With no path to justice in this particular instance, Morgan said he recognizes it could happen again.
“It could repeat itself,” he said. “The same person could do it. He probably has friends that do similar things. I think I would say we are better prepared from the lessons we learned from this particular event. We know better questions to ask and better things to observe to determine if the person is who they say, what they say and where they say.”
Immediately following the incident last June, some evacuees said the heavily-armed law enforcement response was more frightening than the threat itself.
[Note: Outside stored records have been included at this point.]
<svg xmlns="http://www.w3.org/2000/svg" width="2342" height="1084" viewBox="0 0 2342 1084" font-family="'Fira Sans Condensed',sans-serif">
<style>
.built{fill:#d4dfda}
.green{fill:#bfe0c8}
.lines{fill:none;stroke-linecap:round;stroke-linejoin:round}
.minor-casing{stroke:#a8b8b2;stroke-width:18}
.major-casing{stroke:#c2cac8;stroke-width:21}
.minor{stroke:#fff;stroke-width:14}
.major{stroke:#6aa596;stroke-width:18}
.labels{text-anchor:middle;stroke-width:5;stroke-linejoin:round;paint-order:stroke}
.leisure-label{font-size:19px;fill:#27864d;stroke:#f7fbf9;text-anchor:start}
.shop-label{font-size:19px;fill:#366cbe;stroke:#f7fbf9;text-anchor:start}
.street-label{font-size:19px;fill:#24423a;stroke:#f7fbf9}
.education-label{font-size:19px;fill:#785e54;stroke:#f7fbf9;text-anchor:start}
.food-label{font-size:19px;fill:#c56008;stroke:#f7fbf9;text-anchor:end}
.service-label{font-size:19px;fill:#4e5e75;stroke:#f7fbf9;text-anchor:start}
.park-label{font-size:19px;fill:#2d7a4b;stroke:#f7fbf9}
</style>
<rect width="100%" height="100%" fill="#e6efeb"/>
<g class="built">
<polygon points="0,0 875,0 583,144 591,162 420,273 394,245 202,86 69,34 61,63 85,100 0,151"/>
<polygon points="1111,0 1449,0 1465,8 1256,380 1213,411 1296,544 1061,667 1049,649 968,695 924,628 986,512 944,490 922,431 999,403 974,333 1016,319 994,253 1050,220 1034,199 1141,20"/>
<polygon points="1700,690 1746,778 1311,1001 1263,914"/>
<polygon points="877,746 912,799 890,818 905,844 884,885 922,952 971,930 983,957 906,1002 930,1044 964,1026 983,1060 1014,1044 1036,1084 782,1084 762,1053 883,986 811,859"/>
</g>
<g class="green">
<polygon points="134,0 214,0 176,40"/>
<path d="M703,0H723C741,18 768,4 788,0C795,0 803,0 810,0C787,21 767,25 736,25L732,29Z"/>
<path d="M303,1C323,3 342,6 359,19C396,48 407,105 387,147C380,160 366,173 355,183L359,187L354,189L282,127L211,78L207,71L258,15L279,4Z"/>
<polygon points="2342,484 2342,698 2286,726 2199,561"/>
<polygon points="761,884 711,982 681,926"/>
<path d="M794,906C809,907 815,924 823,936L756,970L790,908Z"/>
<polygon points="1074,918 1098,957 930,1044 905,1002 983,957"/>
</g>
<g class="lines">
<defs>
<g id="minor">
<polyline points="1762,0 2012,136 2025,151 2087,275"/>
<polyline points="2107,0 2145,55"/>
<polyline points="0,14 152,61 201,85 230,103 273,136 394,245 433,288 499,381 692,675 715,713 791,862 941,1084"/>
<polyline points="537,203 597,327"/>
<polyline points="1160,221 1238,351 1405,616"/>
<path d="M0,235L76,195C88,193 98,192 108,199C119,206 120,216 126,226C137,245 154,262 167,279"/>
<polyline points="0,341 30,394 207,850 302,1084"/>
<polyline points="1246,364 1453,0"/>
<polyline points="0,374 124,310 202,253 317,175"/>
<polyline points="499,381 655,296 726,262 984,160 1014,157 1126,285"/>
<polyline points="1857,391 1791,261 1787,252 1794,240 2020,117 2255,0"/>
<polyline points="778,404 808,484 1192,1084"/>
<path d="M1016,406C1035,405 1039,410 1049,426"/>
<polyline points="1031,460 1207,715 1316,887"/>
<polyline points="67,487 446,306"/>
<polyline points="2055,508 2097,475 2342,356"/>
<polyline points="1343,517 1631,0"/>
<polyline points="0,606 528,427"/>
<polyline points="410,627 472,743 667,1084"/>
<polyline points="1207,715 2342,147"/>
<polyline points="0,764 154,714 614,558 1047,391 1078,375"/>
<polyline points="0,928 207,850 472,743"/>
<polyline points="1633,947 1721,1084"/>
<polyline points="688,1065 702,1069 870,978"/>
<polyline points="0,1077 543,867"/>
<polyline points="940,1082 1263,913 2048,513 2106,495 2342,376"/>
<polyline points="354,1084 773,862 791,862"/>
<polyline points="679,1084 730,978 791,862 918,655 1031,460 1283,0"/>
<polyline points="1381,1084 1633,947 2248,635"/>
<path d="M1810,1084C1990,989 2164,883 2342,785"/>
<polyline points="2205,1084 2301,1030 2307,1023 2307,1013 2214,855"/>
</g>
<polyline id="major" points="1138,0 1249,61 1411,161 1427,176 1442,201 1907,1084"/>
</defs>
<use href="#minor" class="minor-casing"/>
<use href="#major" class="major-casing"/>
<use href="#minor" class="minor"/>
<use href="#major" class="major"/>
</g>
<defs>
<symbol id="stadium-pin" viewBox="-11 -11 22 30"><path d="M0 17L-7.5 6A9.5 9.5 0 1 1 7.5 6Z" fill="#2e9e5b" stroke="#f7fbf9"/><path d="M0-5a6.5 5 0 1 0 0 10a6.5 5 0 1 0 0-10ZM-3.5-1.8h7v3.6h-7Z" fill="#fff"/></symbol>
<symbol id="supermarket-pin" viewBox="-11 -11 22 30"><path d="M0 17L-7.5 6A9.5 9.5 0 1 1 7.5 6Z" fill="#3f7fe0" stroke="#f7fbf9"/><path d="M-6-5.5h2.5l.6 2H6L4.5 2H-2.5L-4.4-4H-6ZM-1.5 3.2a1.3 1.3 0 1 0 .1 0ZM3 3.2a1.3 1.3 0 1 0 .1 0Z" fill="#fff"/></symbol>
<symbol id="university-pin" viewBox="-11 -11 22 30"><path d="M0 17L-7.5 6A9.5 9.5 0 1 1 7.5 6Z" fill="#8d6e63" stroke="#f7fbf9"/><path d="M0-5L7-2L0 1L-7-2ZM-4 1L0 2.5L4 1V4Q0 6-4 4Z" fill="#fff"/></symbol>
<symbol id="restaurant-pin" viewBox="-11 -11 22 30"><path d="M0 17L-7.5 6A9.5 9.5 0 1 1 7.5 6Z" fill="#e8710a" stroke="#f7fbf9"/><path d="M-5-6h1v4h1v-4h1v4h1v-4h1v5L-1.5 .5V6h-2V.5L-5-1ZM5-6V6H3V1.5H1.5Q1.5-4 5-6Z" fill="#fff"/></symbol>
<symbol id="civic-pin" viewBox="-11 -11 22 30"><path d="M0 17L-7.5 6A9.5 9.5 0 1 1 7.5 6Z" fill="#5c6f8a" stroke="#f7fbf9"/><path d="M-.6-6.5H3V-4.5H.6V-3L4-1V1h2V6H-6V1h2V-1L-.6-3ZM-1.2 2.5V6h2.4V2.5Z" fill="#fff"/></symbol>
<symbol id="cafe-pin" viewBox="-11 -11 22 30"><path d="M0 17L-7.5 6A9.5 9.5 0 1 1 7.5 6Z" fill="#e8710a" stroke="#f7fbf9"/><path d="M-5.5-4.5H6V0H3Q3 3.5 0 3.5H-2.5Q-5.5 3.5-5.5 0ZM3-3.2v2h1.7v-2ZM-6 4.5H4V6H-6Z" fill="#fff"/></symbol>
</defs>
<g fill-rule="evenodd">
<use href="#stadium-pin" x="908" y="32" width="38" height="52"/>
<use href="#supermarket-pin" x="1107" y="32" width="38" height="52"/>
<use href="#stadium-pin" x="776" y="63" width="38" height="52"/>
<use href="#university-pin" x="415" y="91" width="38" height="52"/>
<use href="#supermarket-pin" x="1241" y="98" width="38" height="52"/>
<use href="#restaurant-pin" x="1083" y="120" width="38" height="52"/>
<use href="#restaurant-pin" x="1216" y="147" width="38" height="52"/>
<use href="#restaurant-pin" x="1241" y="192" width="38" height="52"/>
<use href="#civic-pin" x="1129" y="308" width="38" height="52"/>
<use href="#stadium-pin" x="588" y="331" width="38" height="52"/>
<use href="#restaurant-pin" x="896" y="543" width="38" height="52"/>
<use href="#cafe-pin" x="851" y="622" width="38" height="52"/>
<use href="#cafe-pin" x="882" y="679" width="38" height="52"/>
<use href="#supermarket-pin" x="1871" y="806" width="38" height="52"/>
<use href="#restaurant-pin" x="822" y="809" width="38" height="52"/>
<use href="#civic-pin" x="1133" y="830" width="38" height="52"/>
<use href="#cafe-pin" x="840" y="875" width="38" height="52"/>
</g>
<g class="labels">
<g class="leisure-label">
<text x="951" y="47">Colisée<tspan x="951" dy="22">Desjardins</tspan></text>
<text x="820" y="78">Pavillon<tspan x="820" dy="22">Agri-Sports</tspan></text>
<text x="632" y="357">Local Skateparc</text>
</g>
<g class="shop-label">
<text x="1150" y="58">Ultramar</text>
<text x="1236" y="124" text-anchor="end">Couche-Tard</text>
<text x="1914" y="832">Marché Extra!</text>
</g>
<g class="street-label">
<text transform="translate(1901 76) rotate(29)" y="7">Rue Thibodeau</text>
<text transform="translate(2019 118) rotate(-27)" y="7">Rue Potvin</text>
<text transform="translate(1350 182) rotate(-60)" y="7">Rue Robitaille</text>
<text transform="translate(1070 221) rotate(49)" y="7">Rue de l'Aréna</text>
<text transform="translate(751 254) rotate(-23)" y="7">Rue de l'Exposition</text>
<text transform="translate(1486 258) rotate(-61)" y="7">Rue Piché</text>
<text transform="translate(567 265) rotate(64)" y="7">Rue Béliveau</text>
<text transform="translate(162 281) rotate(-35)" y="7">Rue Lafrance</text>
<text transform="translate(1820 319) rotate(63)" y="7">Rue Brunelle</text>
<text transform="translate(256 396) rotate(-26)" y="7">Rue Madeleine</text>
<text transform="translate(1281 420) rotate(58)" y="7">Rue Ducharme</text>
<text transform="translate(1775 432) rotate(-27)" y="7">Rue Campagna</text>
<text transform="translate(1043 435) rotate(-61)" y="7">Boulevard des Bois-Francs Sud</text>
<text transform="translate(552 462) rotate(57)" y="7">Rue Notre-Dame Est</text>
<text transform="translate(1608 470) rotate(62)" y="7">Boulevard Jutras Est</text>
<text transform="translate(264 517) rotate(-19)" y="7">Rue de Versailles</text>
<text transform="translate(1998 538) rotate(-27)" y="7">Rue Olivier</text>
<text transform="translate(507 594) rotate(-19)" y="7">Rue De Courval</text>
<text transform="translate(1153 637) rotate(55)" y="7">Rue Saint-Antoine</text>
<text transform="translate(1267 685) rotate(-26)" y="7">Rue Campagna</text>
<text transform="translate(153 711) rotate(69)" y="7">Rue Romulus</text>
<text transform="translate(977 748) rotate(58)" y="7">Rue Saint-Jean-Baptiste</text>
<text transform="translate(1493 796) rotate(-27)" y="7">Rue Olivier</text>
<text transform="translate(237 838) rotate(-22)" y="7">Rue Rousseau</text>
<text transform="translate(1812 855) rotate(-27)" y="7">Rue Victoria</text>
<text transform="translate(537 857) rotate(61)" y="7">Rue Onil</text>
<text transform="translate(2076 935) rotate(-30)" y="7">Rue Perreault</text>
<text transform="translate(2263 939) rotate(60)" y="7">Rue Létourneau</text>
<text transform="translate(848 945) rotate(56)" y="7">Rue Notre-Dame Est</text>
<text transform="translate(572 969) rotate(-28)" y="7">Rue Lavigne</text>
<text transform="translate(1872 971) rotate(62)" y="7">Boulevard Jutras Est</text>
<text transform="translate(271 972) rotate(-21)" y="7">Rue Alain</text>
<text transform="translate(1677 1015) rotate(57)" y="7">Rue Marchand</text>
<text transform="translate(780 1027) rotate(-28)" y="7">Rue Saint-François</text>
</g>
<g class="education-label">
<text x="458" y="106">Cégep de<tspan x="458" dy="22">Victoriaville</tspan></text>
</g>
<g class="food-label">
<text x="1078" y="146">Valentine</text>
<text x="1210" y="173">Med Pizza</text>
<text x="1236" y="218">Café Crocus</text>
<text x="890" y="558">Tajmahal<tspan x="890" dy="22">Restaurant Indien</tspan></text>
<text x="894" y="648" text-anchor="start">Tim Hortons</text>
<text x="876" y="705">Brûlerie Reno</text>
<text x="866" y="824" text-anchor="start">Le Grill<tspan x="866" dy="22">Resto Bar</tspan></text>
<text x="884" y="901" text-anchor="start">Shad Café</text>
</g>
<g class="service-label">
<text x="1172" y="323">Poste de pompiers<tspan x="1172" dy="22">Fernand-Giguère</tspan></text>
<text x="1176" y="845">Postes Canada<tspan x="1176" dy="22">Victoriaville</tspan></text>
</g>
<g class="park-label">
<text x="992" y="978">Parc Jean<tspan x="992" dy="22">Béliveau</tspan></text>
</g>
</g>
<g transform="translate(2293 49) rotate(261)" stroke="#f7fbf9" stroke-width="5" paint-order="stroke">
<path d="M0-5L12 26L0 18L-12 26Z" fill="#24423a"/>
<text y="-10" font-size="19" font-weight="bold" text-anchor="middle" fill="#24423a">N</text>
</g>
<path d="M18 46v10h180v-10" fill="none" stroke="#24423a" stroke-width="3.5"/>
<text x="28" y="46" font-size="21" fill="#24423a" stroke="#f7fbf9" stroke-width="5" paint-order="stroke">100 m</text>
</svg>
Others complained about the communication they had or didn’t have with law enforcement. Most people in the vicinity received a Red Alert, similar to an Amber Alert, on their phones when the incident kicked off. That alert told people to steer clear of Second Street. But they never got an “all-clear” message.
Morgan said the police used geofencing to send out the Red Alert, limiting who got the message.
“We draw a circle on the map and we say we want this message to go to all the people in this circle,” Morgan said. “They get the message and they evacuate — they leave the circle. There’s no way to figure out where they are to follow up with a message to say, ‘It’s okay to go back.’”
LPD could send an “all-clear” message to those in the same circle, but that message would only go to those who ignored the earlier evacuation alert. Morgan said LPD never sent such a message. The police also could have sent a countywide message, which would have almost certainly hit everyone who had been made to evacuate earlier.
“But what that would also do is send the ‘all-clear’ to people who never got a message to begin with and you would create more chaos,” Morgan said. “We give it our best effort. We don’t just randomly send out the alerts, or randomly send out ‘all-clears.’ We give it a lot of thought. And it’s kind of like triage. You’re trying to give the most benefit to the most number of people the fastest.”
If new information comes to light, LPD or FBI could still make an arrest, but they are no longer devoting time or resources to solving the case.